The sum of all the above physiological regulation mechanisms causes the human organism to tend not to the maintenance of body weight, even if at any level, as it is commonly believed, but on the whole to favor weight gain and to oppose weight loss, an aptitude that was selected during many thousands of centuries in conditions of food scarcity and that was certainly in other days providential for the preservation of our species.
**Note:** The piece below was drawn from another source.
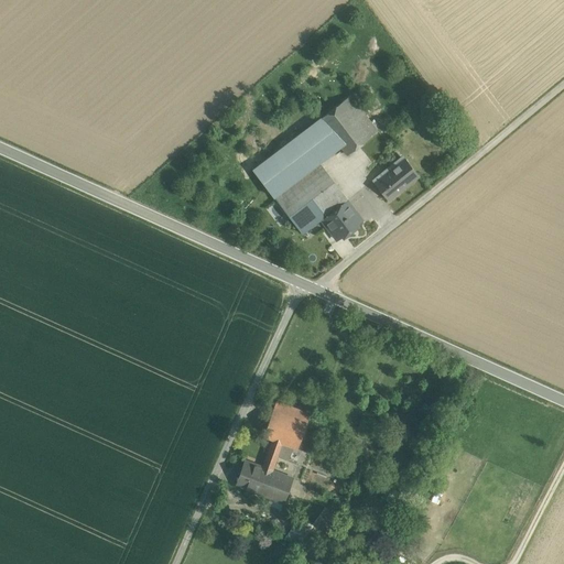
[(378,131),(350,95),(321,119),(342,148),(347,154),(378,131)]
PATHOLOGICAL PHENOMENA FAVORING WEIGHT GAIN

The word “thermogenesis” (improperly used, since all types of energy consumption eventually result in heat production) defines the increase of REE consequent to stimuli such as cold, anxiety, cigarette smoking, caffeine (as well as pharmacological agents able to reproduce their effects), but above all food. The diet-induced thermogenesis (DIT), differently than that produced by other stimuli, was found reduced in obese subjects in comparison to lean individuals, in a proportion that, according to different studies, varies from one-third to two-thirds of cases. This necessarily entails, for the same energy intake, a greater body weight. A genetically reduced lean body mass would evidently produce the same effect. However, it is practically impossible to demonstrate the primitivity of both these phenomena, because there are no studies in the preobese, and the results of those carried out in the postobese are conflicting and biased by other variables.

Other pathological phenomena, similarly only hypothetical so far, that could favor weight gain are congenital or acquired alterations of the composition of weight gain or loss, but above all of the visceral mass size. On the contrary, it is beyond doubt that any pathological reduction of AEE, of any type and due to any cause, favors weight gain.